Verifica-se de forma mais clara o desrespeito a este princípio basilar da administração pública nas palavras de Gilmar Mendes, Inocêncio Coelho e Paulo Gustavo Gonet Branco, os quais explicam que: “[...] o princípio da impessoalidade consubstancia a ideia de que a Administração Pública, enquanto estrutura composta de órgãos e de pessoas incumbidos de gerir a coisa pública, tem de desempenhar esse múnus sem levar em conta interesses pessoais, próprios ou de terceiros, a não ser quando o atendimento de pretensões parciais constitua concretização do interesse geral. [...] O princípio da impessoalidade, por outro lado, convoca o da igualdade, na medida em que este último postulado impõe aos agentes públicos, em geral, e não apenas ao administrador, medir a todos com o mesmo metro [1][1] [grifei].

José dos Santos Carvalho Filho, na mesma linha, entende que “[...] para que haja verdadeira impessoalidade, deve a Administração voltar-se exclusivamente para o interesse público, e não para o privado, vedando-se, em consequência, sejam favorecidos alguns indivíduos em detrimento de outros e prejudicados alguns para favorecimento de outros” [2][2].

Para a alteração da carga horária de referidos cargos, em observância às diretrizes insculpidas na Carta Magna, deveria o ato estar amparado em ato legislativo municipal específico, e não apenas sob a forma de portaria.

Nesse sentido, inclusive, já se manifestou este Tribunal de Contas no seguinte prejulgado:

Prejulgado 1449

A alteração da carga horária de servidor público é assunto de interesse local, sendo de competência dos municípios disciplinar acerca da matéria, conforme determina o inciso I do art. 30 da Constituição Federal.

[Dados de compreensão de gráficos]
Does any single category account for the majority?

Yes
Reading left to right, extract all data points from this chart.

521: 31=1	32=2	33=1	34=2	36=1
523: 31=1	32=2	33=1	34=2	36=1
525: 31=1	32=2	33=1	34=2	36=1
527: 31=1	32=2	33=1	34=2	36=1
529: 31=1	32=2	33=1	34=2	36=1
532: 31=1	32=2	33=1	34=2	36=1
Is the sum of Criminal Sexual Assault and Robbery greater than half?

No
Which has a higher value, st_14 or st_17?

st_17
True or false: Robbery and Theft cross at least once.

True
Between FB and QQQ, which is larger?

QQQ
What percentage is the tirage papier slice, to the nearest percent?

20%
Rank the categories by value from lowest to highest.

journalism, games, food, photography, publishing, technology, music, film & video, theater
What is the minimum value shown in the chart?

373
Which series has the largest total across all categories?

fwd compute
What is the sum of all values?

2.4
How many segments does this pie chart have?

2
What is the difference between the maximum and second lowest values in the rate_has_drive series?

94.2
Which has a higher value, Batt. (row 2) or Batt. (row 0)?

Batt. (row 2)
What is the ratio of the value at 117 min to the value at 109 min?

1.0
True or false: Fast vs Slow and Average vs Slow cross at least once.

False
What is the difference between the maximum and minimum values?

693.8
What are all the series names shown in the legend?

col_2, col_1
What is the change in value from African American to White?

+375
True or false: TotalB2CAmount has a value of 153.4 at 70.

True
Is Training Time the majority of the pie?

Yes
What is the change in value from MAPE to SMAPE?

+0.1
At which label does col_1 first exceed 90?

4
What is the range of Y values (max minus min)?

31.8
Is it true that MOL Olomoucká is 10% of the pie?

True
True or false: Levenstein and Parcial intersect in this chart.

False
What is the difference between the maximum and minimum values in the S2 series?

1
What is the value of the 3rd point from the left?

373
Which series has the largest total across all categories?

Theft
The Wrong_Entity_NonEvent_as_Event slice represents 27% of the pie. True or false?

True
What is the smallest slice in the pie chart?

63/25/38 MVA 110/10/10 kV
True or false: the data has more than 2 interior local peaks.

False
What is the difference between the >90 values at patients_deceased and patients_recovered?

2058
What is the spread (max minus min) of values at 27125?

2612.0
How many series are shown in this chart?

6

- _TAREFA PROPOSTA 1_: Liste todos os autores citados pelo nome no trecho selecionado.
- _TAREFA PROPOSTA 2_:
Indique se cada afirmação abaixo está de acordo com o trecho selecionado, respondendo sim ou não e citando as palavras do trecho que decidem a questão.
(a) A alteração da carga horária dos cargos poderia ser feita apenas por meio de portaria.
(b) O Prejulgado 1449 atribui aos municípios a competência para disciplinar a carga horária de servidor público.
(c) Na citação de Gilmar Mendes, Inocêncio Coelho e Paulo Gustavo Gonet Branco, o princípio da impessoalidade convoca o da igualdade.

- _RESOLUÇÃO 1_: Gilmar Mendes; Inocêncio Coelho; Paulo Gustavo Gonet Branco; José dos Santos Carvalho Filho.

- _RESOLUÇÃO 2_:
(a) Não: "deveria o ato estar amparado em ato legislativo municipal específico, e não apenas sob a forma de portaria."
(b) Sim: "sendo de competência dos municípios disciplinar acerca da matéria"
(c) Sim: "O princípio da impessoalidade, por outro lado, convoca o da igualdade"